> [Assignment]
Quote all entries exactly, leaving pictures aside.

*** Opening of Records for this exercise ***

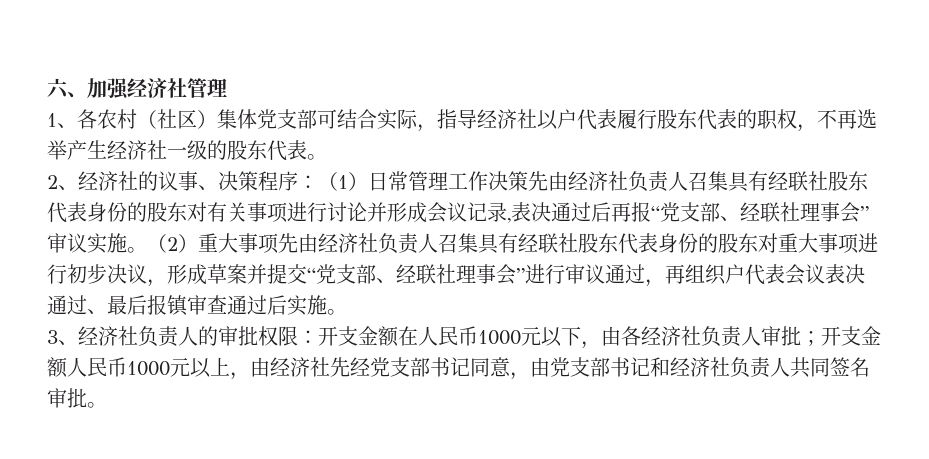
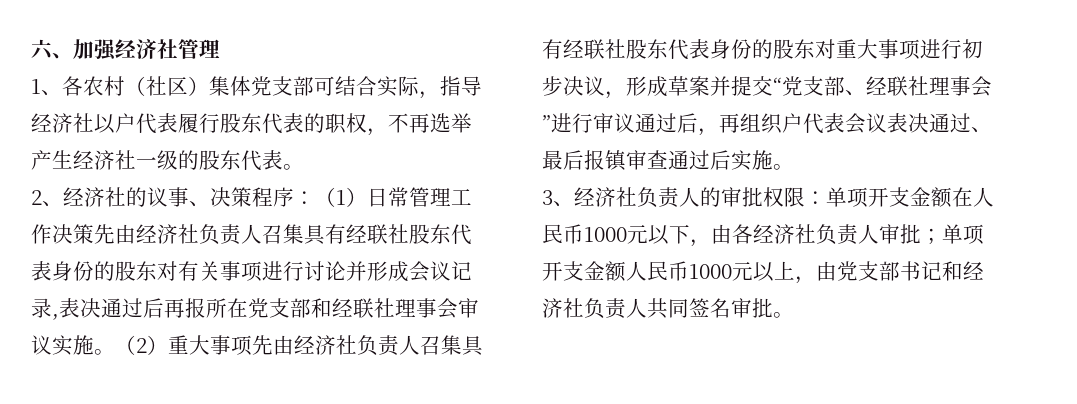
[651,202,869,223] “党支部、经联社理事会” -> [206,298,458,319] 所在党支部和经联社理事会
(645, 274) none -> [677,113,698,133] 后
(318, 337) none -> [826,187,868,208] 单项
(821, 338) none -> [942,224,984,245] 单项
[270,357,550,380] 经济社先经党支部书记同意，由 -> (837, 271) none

*** Close of Records for this exercise ***

> [Task solution]
[651,202,869,223] “党支部、经联社理事会” -> [206,298,458,319] 所在党支部和经联社理事会
(645, 274) none -> [677,113,698,133] 后
(318, 337) none -> [826,187,868,208] 单项
(821, 338) none -> [942,224,984,245] 单项
[270,357,550,380] 经济社先经党支部书记同意，由 -> (837, 271) none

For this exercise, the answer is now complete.